Marcus Rosemy-Jacksaint

Profile
- Position: Wide receiver

Personal information
- Born: January 8, 2002 (age 24) Pompano Beach, Florida, U.S.
- Listed height: 6 ft 1 in (1.85 m)
- Listed weight: 205 lb (93 kg)

Career information
- High school: St. Thomas Aquinas (Fort Lauderdale, Florida)
- College: Georgia (2020–2023)
- NFL draft: 2024: undrafted

Career history
- Washington Commanders (2024)*; Philadelphia Eagles (2024)*; Edmonton Elks (2025)*;
- * Offseason and/or practice squad member only

Awards and highlights
- 2× CFP national champion (2021, 2022);
- Stats at Pro Football Reference

= Marcus Rosemy-Jacksaint =

American football player (born 2002)

Marcus David Rosemy-Jacksaint (born January 8, 2002) is an American professional football wide receiver. He played college football for the Georgia Bulldogs, winning two national championships before signing with the Washington Commanders as an undrafted free agent in 2024.

==Early life==
Rosemy-Jacksaint was born on January 8, 2002, in Pompano Beach, Florida. He attended St. Thomas Aquinas High School in Fort Lauderdale. Coming out of high school, Rosemy-Jacksaint was rated as a four-star recruit. He committed to play college football for the Georgia Bulldogs over Miami and Ohio State.

==College career==
Rosemy-Jacksaint's 2020 season was ended short after he suffered a season-ending leg injury on a 32-yard touchdown reception versus Florida. He finished his true freshman season in 2020 with four receptions for 62 yards and a touchdown. In the 2021 season, Rosemy-Jacksaint hauled in seven passes for 94 yards. During the 2022 season, he notched 29 receptions for 337 yards and two touchdowns.

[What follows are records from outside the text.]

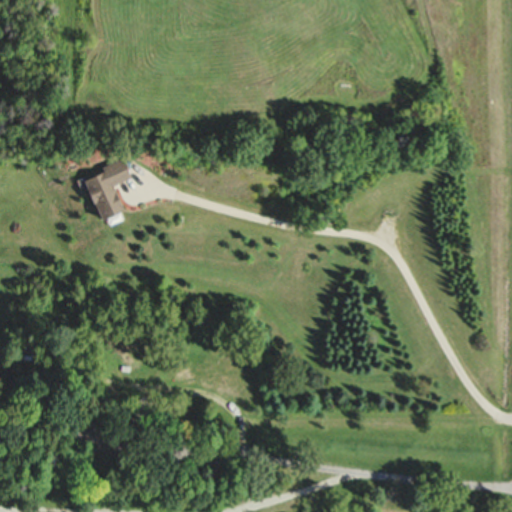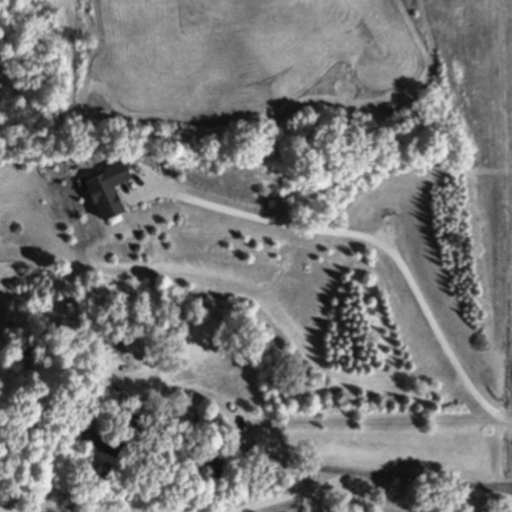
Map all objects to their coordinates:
building: (112, 190)
road: (379, 237)
building: (29, 351)
road: (322, 420)
road: (258, 504)
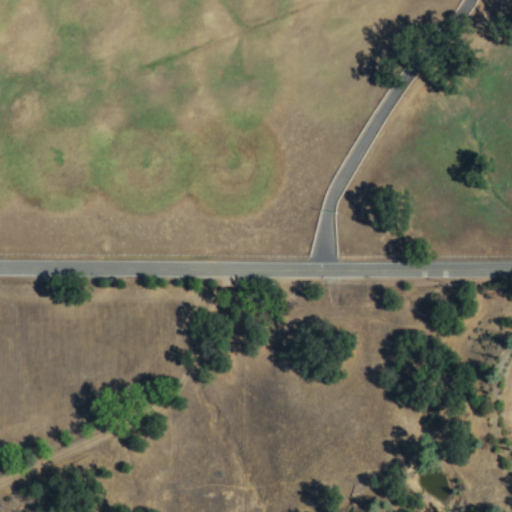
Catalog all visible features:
road: (371, 124)
road: (256, 267)
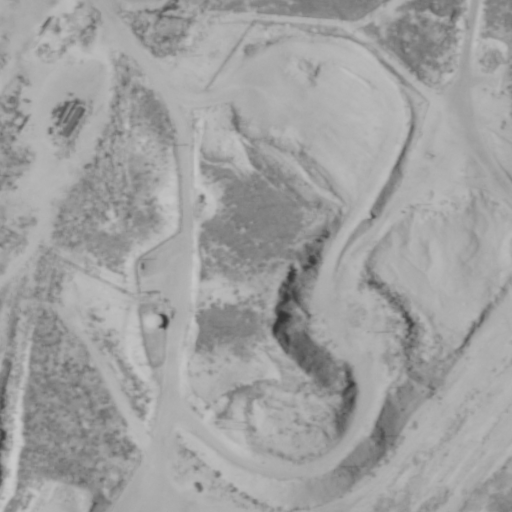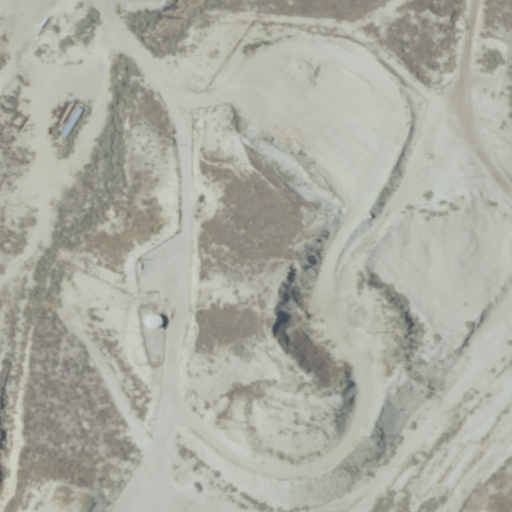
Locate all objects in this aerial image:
building: (72, 122)
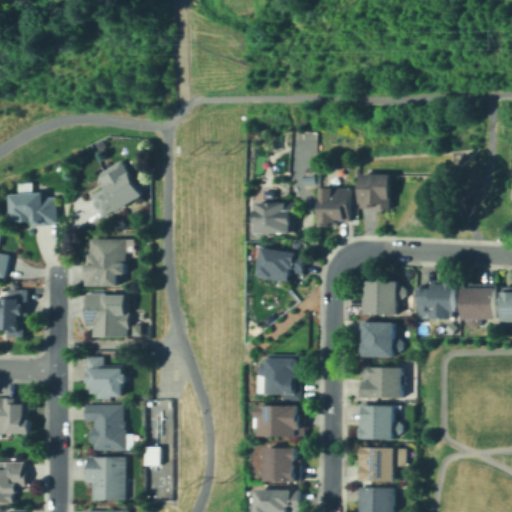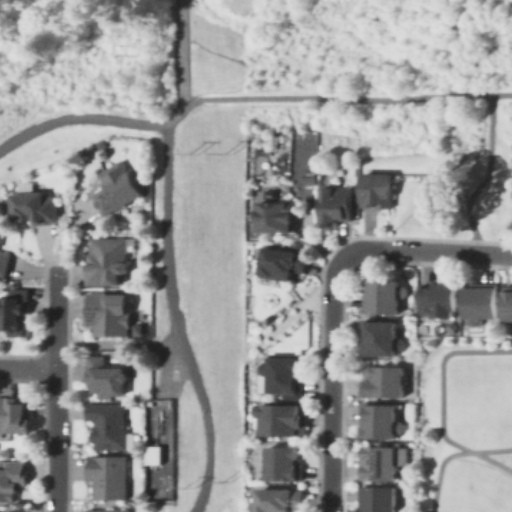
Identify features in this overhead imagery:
park: (378, 52)
road: (179, 54)
road: (345, 95)
road: (28, 104)
road: (79, 115)
road: (174, 115)
park: (85, 126)
building: (100, 143)
road: (483, 174)
building: (309, 180)
road: (168, 183)
building: (114, 187)
building: (120, 187)
building: (374, 189)
building: (378, 190)
building: (336, 205)
building: (32, 207)
building: (37, 207)
building: (274, 215)
building: (275, 215)
building: (296, 244)
road: (429, 248)
building: (5, 260)
building: (105, 260)
building: (110, 262)
building: (279, 262)
building: (282, 263)
building: (381, 295)
building: (382, 296)
building: (436, 298)
building: (437, 299)
building: (477, 301)
building: (478, 301)
building: (506, 302)
building: (506, 303)
building: (13, 311)
building: (16, 311)
park: (199, 312)
building: (107, 313)
building: (111, 313)
building: (379, 338)
building: (379, 339)
road: (119, 341)
road: (477, 351)
road: (27, 365)
road: (167, 369)
building: (283, 375)
building: (287, 375)
building: (104, 376)
building: (108, 378)
road: (329, 378)
road: (197, 379)
building: (381, 380)
building: (382, 382)
road: (55, 388)
park: (480, 394)
building: (14, 413)
building: (18, 416)
building: (280, 418)
building: (284, 420)
building: (379, 423)
building: (106, 424)
building: (111, 426)
building: (153, 427)
building: (153, 454)
building: (281, 462)
building: (377, 462)
building: (284, 464)
building: (378, 465)
building: (398, 474)
building: (106, 475)
building: (11, 477)
building: (111, 477)
building: (13, 481)
park: (475, 488)
building: (377, 498)
building: (277, 499)
building: (281, 500)
building: (377, 500)
road: (448, 501)
building: (106, 509)
building: (20, 511)
building: (110, 511)
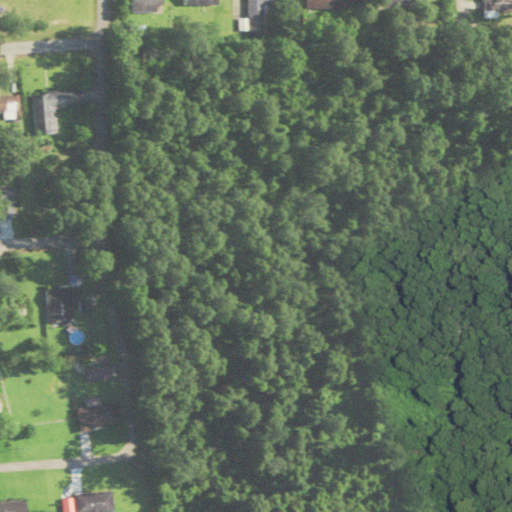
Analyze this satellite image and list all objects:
road: (49, 41)
road: (97, 230)
road: (48, 234)
road: (55, 454)
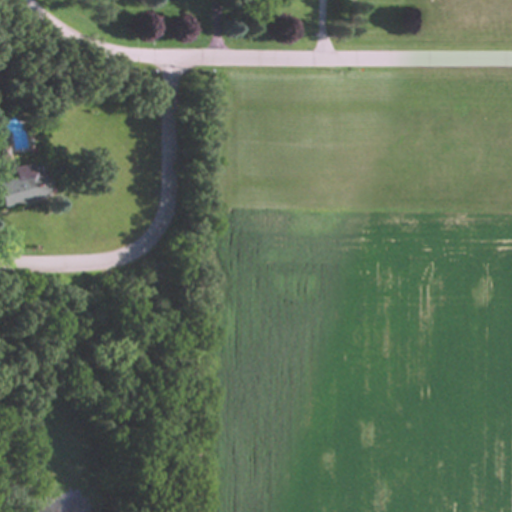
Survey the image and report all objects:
road: (326, 28)
road: (95, 44)
road: (344, 56)
building: (18, 184)
road: (161, 223)
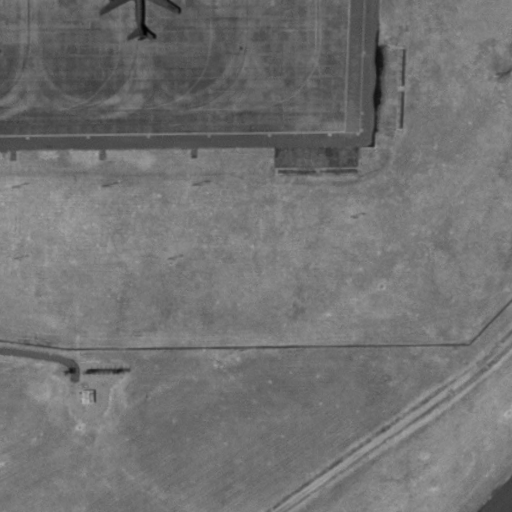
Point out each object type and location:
airport apron: (186, 72)
airport: (256, 256)
building: (84, 394)
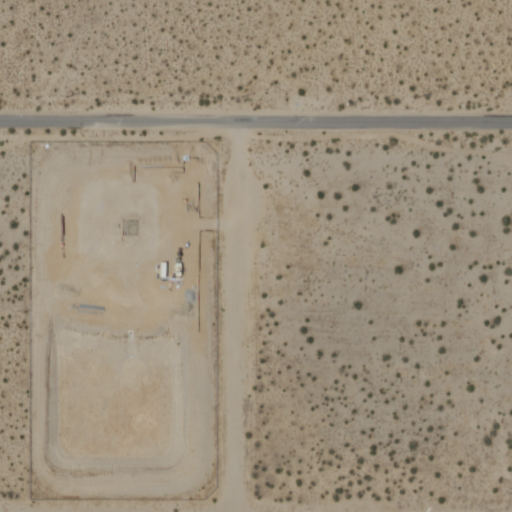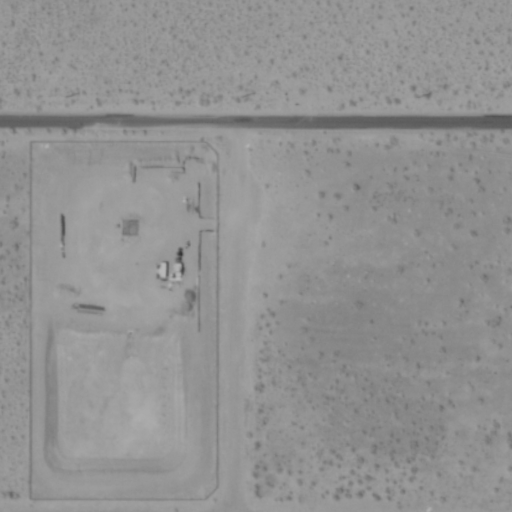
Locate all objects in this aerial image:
road: (256, 120)
road: (235, 316)
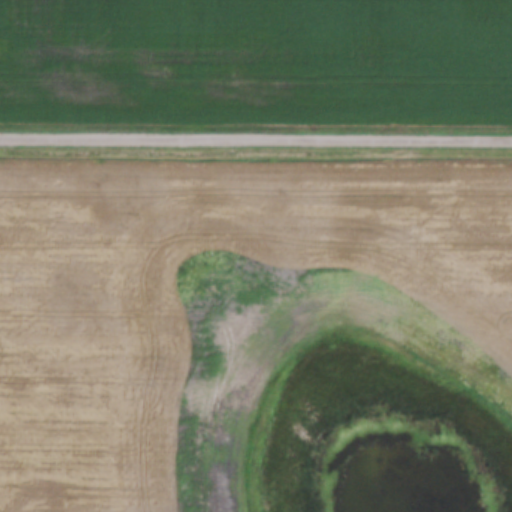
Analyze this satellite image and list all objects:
road: (256, 138)
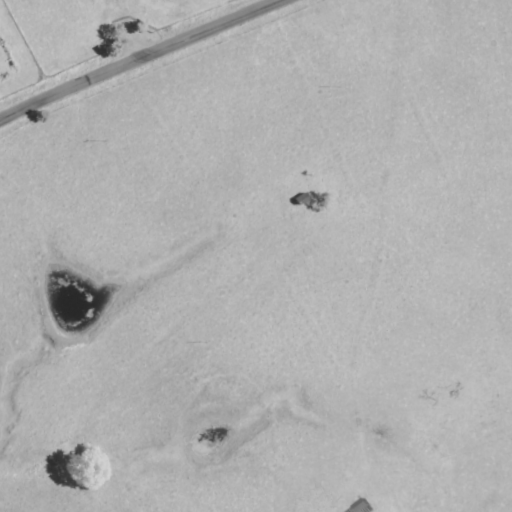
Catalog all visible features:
road: (113, 34)
road: (142, 59)
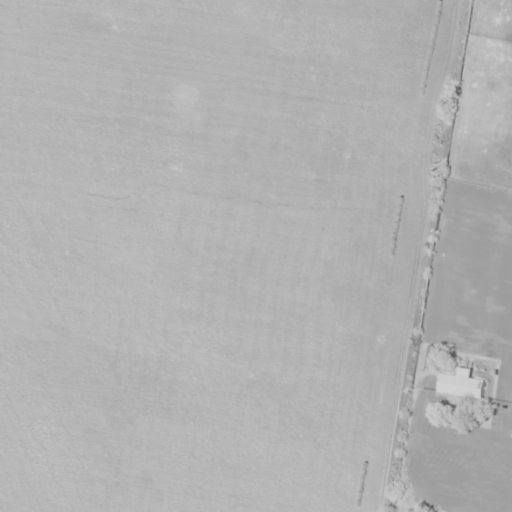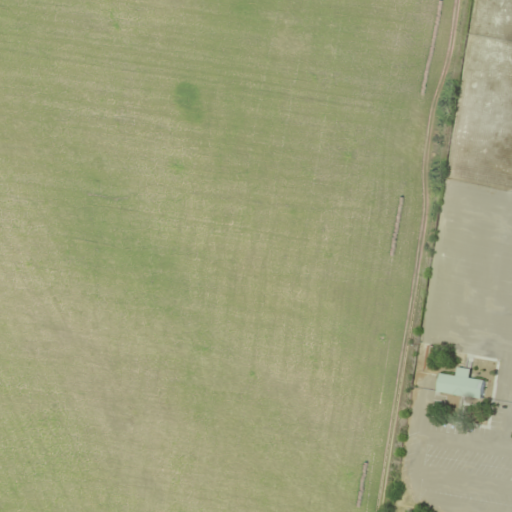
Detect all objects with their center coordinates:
road: (414, 255)
building: (457, 383)
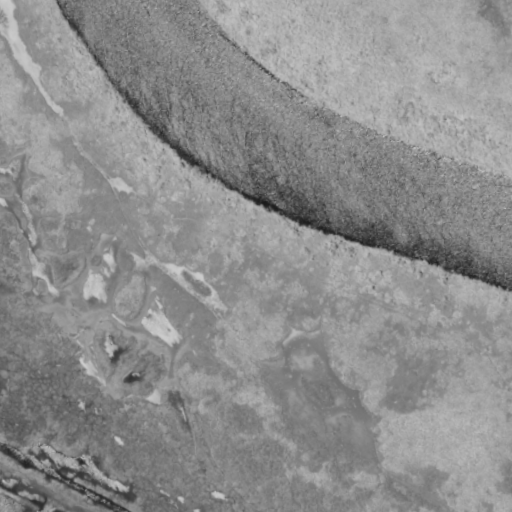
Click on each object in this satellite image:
river: (293, 170)
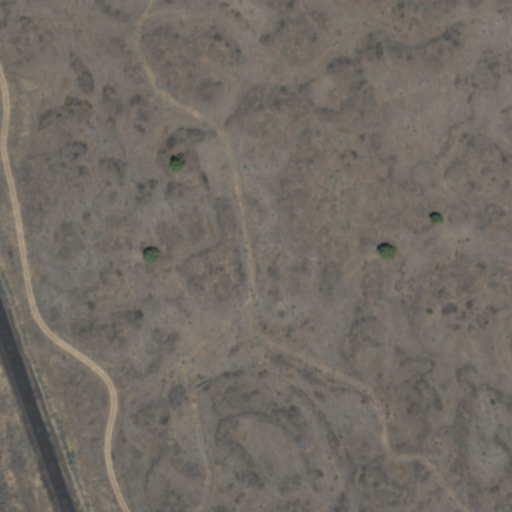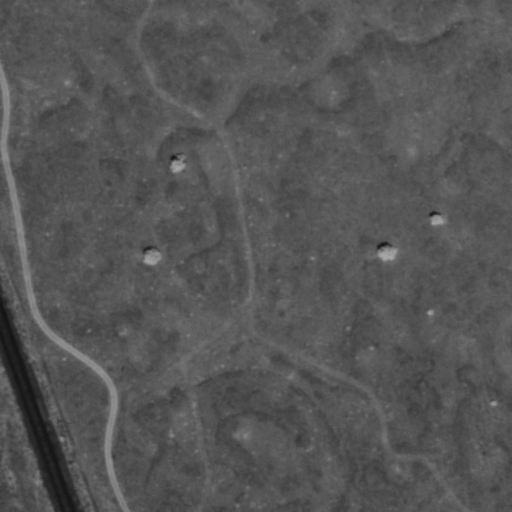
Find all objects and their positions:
road: (252, 286)
railway: (32, 419)
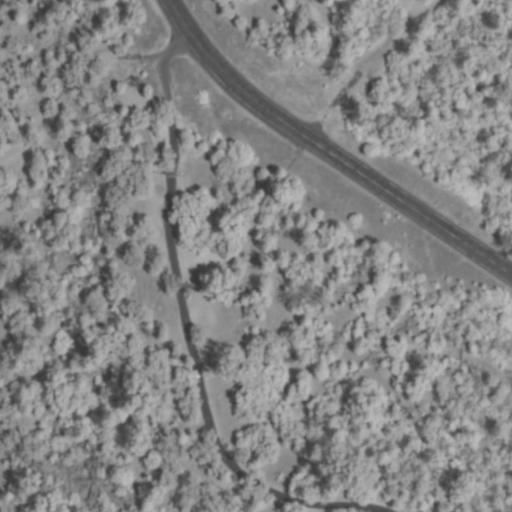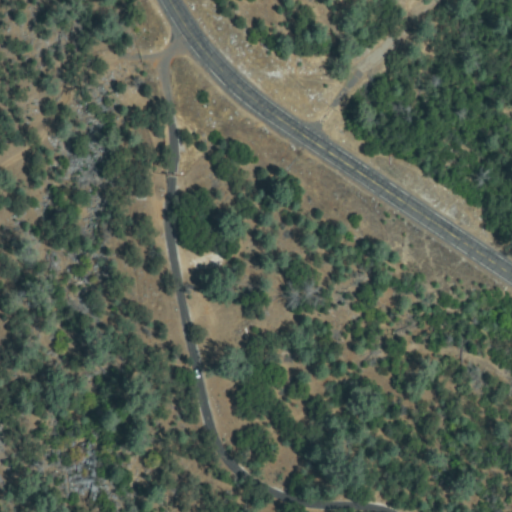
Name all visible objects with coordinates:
road: (327, 152)
road: (186, 328)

Rosemy-Jacksaint finished the 2023 season with 32 receptions for 502 yards and four touchdowns. After the conclusion of the 2023 season, Rosemy-Jacksaint decided to declare for the 2024 NFL draft.

==Professional career==

Pre-draft measurables
| Height | Weight | Arm length | Hand span | 40-yard dash | 10-yard split | 20-yard split | 20-yard shuttle | Three-cone drill | Vertical jump | Broad jump | Bench press |
| 6 ft 1+1⁄8 in (1.86 m) | 195 lb (88 kg) | 33 in (0.84 m) | 10 in (0.25 m) | 4.84 s | 1.66 s | 2.78 s | 4.45 s | 7.35 s | 35.0 in (0.89 m) | 9 ft 11 in (3.02 m) | 11 reps |
All values from NFL Combine/Pro Day

===Washington Commanders===
Rosemy-Jacksaint signed with the Washington Commanders as an undrafted free agent on April 29, 2024. He was released by the Commanders on August 27.

===Philadelphia Eagles===
On August 28, 2024, Rosemy-Jacksaint signed with the practice squad of the Philadelphia Eagles. Rosemy-Jacksaint was released by the Eagles on November 26.

===Edmonton Elks===
On May 11, 2025, Rosemy-Jacksaint signed with the Edmonton Elks of the Canadian Football League. He was released on June 1, 2025.

==Personal life==
In 2023, Rosemy-Jacksaint was given six months of probation and fined $1,000 after going 90 miles per hour in a 45-mile-per-hour zone.